WORK TO BE COMPLETED:
Can you rewrite everything from the start of the data down through the line containing "scientific name: Centaurea solstitialis", swapping "common name" for "vernacular name" and keeping all else unchanged? Return only those lines.

Stored records:
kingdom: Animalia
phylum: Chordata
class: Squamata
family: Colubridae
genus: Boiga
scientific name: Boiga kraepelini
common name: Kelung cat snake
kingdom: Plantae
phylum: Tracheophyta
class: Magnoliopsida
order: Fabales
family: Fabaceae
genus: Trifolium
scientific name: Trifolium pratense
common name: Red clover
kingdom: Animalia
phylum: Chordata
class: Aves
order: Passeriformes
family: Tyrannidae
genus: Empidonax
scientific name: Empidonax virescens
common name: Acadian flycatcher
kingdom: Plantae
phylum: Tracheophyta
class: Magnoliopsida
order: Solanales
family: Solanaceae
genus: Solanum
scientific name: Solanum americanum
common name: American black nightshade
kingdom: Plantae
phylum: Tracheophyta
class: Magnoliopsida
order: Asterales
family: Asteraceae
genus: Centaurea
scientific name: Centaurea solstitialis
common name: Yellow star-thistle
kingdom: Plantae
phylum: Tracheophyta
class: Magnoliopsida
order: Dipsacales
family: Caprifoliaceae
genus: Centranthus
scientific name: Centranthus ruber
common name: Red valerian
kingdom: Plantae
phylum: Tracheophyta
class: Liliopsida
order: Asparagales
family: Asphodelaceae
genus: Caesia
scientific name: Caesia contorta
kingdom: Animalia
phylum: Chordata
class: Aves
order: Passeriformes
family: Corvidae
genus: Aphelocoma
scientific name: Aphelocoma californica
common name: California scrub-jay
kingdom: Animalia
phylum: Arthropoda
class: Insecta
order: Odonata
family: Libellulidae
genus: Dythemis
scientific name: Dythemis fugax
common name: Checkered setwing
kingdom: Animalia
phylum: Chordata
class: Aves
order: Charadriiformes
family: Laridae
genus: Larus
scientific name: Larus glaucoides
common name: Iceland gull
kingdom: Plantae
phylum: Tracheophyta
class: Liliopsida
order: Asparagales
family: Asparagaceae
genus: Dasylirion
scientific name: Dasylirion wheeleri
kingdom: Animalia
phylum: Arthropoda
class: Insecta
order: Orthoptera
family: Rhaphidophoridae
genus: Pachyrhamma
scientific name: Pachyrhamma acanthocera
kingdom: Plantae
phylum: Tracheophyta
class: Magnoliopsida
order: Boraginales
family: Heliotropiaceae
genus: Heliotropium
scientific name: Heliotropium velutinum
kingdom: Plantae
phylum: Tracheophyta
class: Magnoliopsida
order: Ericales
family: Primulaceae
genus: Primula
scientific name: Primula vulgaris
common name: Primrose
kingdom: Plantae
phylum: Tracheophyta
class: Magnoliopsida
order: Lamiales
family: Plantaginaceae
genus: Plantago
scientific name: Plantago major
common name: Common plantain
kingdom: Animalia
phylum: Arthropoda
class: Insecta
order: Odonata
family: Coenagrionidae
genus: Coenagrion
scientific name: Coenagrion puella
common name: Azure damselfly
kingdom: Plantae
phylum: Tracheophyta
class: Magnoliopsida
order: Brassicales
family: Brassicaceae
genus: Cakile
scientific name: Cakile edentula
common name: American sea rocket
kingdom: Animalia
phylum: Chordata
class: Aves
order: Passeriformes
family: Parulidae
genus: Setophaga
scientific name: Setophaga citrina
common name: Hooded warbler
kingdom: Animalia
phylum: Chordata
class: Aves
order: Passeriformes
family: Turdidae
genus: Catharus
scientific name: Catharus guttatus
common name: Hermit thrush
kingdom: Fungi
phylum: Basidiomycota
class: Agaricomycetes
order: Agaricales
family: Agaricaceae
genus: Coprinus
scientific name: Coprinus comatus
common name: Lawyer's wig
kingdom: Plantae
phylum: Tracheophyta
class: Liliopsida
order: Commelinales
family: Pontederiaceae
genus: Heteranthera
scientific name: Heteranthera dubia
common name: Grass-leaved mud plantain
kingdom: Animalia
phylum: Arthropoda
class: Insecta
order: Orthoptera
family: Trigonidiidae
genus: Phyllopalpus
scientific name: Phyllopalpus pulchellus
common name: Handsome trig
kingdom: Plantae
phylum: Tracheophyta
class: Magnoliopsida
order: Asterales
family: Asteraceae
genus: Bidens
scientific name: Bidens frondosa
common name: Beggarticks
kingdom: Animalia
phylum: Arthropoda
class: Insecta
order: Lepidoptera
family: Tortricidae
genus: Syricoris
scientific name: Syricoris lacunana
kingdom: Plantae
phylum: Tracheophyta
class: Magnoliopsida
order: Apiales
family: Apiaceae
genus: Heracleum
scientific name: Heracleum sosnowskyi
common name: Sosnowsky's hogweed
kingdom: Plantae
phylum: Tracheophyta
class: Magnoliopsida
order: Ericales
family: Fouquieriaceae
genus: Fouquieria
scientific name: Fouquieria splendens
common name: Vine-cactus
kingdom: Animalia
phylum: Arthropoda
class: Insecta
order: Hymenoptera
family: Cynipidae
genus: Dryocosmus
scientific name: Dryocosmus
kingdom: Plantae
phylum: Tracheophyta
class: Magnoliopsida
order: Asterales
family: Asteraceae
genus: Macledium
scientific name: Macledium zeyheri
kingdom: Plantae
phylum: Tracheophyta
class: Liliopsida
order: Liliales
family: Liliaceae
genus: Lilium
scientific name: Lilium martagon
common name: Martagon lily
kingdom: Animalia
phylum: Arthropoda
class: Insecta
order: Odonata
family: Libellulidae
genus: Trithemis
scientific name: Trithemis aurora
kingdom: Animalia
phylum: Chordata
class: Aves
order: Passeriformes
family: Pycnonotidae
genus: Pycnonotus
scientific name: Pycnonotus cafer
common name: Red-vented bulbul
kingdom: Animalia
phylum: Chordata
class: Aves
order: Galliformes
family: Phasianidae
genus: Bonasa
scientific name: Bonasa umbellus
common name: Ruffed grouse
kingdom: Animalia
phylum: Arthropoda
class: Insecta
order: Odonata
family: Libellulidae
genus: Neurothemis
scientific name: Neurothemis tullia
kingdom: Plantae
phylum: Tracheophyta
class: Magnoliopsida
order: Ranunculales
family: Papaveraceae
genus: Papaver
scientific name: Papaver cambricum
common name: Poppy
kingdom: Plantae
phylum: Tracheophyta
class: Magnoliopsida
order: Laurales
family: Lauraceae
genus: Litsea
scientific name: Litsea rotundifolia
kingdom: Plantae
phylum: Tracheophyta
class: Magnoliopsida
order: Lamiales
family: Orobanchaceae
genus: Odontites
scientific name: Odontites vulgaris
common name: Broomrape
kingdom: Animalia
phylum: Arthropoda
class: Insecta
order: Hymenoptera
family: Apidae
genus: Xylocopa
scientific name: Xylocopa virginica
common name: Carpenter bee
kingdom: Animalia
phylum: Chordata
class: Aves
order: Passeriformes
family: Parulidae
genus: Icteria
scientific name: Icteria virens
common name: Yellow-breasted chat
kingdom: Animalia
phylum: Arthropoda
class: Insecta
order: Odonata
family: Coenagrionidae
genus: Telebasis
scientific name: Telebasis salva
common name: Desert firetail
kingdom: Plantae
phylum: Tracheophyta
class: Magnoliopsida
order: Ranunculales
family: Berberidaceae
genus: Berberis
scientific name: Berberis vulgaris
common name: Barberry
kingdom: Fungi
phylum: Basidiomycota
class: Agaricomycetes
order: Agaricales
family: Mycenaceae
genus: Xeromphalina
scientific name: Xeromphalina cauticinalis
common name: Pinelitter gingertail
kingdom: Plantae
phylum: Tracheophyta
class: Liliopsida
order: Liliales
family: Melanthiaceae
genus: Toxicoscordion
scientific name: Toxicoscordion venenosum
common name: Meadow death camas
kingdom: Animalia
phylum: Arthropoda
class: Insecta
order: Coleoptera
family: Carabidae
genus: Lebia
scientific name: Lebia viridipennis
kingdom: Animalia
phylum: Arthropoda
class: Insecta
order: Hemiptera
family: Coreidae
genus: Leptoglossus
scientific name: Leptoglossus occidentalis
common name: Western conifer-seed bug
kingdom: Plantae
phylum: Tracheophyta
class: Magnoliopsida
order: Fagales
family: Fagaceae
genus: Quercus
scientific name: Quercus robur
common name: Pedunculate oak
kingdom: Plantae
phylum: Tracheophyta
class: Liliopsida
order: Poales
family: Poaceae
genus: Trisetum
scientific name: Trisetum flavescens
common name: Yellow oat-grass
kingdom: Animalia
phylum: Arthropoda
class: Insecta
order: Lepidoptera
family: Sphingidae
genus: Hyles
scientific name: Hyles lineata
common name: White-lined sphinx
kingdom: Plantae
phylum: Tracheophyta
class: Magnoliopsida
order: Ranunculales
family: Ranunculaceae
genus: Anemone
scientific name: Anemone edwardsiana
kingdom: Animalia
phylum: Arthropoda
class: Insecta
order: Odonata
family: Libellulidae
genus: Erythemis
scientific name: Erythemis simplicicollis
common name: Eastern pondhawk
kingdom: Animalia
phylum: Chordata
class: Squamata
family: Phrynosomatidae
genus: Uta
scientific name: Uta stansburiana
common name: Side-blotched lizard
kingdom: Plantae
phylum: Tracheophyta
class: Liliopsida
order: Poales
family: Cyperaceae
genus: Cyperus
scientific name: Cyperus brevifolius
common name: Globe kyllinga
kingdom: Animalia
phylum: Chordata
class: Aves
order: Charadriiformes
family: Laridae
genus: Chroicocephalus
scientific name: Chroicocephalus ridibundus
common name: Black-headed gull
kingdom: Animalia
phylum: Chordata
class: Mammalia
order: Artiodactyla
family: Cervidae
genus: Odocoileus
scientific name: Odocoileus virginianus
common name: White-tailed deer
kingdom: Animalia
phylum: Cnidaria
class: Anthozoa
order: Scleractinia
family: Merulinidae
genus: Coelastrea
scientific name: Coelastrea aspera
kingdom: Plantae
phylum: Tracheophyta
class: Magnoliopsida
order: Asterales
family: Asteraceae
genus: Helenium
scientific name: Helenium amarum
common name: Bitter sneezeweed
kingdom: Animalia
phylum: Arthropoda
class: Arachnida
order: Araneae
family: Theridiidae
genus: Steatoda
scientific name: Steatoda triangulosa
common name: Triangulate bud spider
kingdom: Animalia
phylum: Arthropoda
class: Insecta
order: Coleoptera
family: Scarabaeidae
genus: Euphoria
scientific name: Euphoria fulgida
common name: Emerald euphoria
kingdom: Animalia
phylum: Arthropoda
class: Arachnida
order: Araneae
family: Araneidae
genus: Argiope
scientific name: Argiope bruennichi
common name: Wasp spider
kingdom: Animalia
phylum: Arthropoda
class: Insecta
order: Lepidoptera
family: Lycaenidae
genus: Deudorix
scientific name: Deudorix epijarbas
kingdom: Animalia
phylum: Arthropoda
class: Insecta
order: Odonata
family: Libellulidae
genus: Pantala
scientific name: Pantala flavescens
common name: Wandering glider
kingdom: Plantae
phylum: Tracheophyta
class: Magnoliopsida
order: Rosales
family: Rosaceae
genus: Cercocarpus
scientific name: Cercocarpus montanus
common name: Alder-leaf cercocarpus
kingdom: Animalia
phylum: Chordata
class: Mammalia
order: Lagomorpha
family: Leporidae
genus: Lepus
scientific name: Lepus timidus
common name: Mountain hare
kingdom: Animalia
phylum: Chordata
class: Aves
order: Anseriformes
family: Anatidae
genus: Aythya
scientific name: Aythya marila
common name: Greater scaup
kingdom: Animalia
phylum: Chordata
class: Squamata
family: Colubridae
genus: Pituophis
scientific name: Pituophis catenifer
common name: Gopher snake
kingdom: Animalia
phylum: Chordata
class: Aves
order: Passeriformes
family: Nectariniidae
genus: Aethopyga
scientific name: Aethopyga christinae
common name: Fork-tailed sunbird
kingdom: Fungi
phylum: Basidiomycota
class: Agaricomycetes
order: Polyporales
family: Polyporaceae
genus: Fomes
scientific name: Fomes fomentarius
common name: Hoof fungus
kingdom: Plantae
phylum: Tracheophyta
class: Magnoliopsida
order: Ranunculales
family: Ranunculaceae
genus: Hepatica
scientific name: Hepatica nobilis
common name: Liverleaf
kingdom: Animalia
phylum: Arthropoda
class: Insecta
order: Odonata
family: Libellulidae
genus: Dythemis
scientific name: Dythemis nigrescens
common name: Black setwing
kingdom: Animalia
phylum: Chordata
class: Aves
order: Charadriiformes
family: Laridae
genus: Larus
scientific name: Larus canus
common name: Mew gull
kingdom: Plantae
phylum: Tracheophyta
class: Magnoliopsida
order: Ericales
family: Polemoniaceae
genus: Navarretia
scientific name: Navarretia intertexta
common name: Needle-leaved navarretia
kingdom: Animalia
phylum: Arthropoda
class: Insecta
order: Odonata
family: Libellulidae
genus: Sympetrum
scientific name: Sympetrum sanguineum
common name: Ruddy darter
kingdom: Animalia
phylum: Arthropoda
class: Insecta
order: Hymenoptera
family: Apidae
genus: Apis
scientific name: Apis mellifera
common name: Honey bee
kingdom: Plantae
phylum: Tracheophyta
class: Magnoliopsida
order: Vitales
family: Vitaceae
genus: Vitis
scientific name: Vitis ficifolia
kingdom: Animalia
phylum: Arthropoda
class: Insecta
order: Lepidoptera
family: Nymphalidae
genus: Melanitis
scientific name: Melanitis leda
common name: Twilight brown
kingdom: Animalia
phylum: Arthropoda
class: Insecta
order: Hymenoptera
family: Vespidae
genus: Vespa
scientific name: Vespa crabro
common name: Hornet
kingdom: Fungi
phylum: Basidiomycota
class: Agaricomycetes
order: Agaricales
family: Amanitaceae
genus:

THE RESPONSE:
kingdom: Animalia
phylum: Chordata
class: Squamata
family: Colubridae
genus: Boiga
scientific name: Boiga kraepelini
vernacular name: Kelung cat snake
kingdom: Plantae
phylum: Tracheophyta
class: Magnoliopsida
order: Fabales
family: Fabaceae
genus: Trifolium
scientific name: Trifolium pratense
vernacular name: Red clover
kingdom: Animalia
phylum: Chordata
class: Aves
order: Passeriformes
family: Tyrannidae
genus: Empidonax
scientific name: Empidonax virescens
vernacular name: Acadian flycatcher
kingdom: Plantae
phylum: Tracheophyta
class: Magnoliopsida
order: Solanales
family: Solanaceae
genus: Solanum
scientific name: Solanum americanum
vernacular name: American black nightshade
kingdom: Plantae
phylum: Tracheophyta
class: Magnoliopsida
order: Asterales
family: Asteraceae
genus: Centaurea
scientific name: Centaurea solstitialis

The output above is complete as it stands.